Steve Bennett is principal product marketing consultant of government at SAS. He's the former director of the National Biosurveillance Integration Center within the Homeland Security Department.
This year’s mosquito season kicked off with the news that Zika virus is a known cause of serious birth defects, including microcephaly, fueling global anxieties that this latest infectious disease outbreak could very well outpace efforts to fight it.
By mid-April, more than 350 cases had been confirmed in the domestic United States and, in Brazil, while the number of confirmed cases was well over 1,000, there are hundreds of thousands of suspected cases.

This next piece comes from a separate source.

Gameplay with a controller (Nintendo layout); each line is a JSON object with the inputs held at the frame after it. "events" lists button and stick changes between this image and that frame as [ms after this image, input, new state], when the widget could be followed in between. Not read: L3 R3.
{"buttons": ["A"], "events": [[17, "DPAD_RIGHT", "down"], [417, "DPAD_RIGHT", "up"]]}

New revelations about the extent of the neurological impacts of Zika infection as well as the nature of its transmission prompted Centers for Disease Control and Prevention deputy director to describe the virus as “a bit scarier than we initially thought.” As public health threats evolve, so must our ability to predict and effectively monitor their impacts.
Government agencies at the local, state and federal levels collect and store an overwhelming amount of information on everything from ground-level emergency responses and at-risk screenings to research and clinical trial data.
Exploiting this big data “treasure chest” of biosurveillance clues can greatly improve our ability to understand, predict, detect, prevent and respond to a spreading disease.
We now possess the ability to combine, connect and draw correlations between troves of previously unrelated data, on a large scale, so why are traditional barriers keeping this valuable information isolated and underutilized?
The sheer size of our government, an aging communications infrastructure and ingrained behaviors can hinder interagency and even intra-agency information sharing.
But merely improving public sector data integration – creating a “big data bank” of potentially relevant information – while necessary, is only the first step. The data is there, and even when shared, it isn’t being exploited to its fullest potential.
To draw a comparison, shortly before I started my graduate work in biochemistry, many graduate research projects focused on characterizing one particular protein from one particular gene in an organism, taking upward of four or five years to fully characterize a single protein.
A few years later, however, the elucidation of the entire human genome was largely complete, enabling computational analysis of up to 25,000 human genes and proteins simultaneously. Sitting in front of my workstation, I could evaluate structural similarities between thousands of proteins in an afternoon.
The same explosion of data that facilitates much more comprehensive analysis in shorter time exists in many other domains today as well, to include public health. Traditional approaches for epidemiological surveillance of infectious disease were not designed to scale with the constantly growing and evolving body of information available before and after an infectious disease event – information that varies in complexity and substance, and inevitably includes a whole lot of both meaningful and meaningless data.
Advanced analytics can help create a centralized public health information infrastructure by combining and cleansing information collected from local, federal and international health agencies, as well as the academic research community, pharmaceutical vaccine makers and possibly even “nontraditional” health data sources such as social media.
Imagine all of this information is synthesized and correlated (automatically in many cases), in a system that then delivers the most important correlations and connections in real time, as new information is acquired.
For example, imagine a seemingly isolated case of conjunctivitis, treated in a small, rural hospital. However, around the same time and vicinity, pre-hospital EMS and 911 data indicates unusual symptoms in the regional population compared to what would be expected in the background for the time of year.
Data begins to reflect increases in symptom complexes statistically anomalous from normal, and a list of geo-tagged Tweets emerges with complaints of fever and other symptoms. Connected with advanced analytics, these seemingly separate signals in separate data sets could be integrated into much more powerful alerting for decision-makers.
In short, we could improve the nature and speed of response by detecting, characterizing and acting on anomalies much earlier than traditional techniques permit today.
Such insights are particularly imperative in global areas that lack advanced public health infrastructure to track, contain and communicate about a disease – often, these are places where emerging infectious diseases make the leap to humans from animal populations, as was the case with SARS in 2003, MERS-coronavirus and Ebola both historically and in the 2014 outbreak.
Advanced analytics can improve human analysts’ ability to provide early warning and situational awareness by leading them down a previously unseen trail of breadcrumbs, spotlighting patterns and anomalies along the way.
These approaches are designed to handle “big data” easily, and can combine old and new, structured and unstructured, and complete and incomplete information to better characterize an infectious disease event.
Properly applied, these tools can draw previously unseen correlations and can help screen out all but the most meaningful insights. They can help us get better at predicting infectious disease events, and detecting their earliest warning signs, helping us to understand which interventions might work best, and enabling us to make faster, better decisions.
While our physically interconnected world may enable the spread of infectious diseases across borders and continents, our digitally connected world might very well be the modern antidote.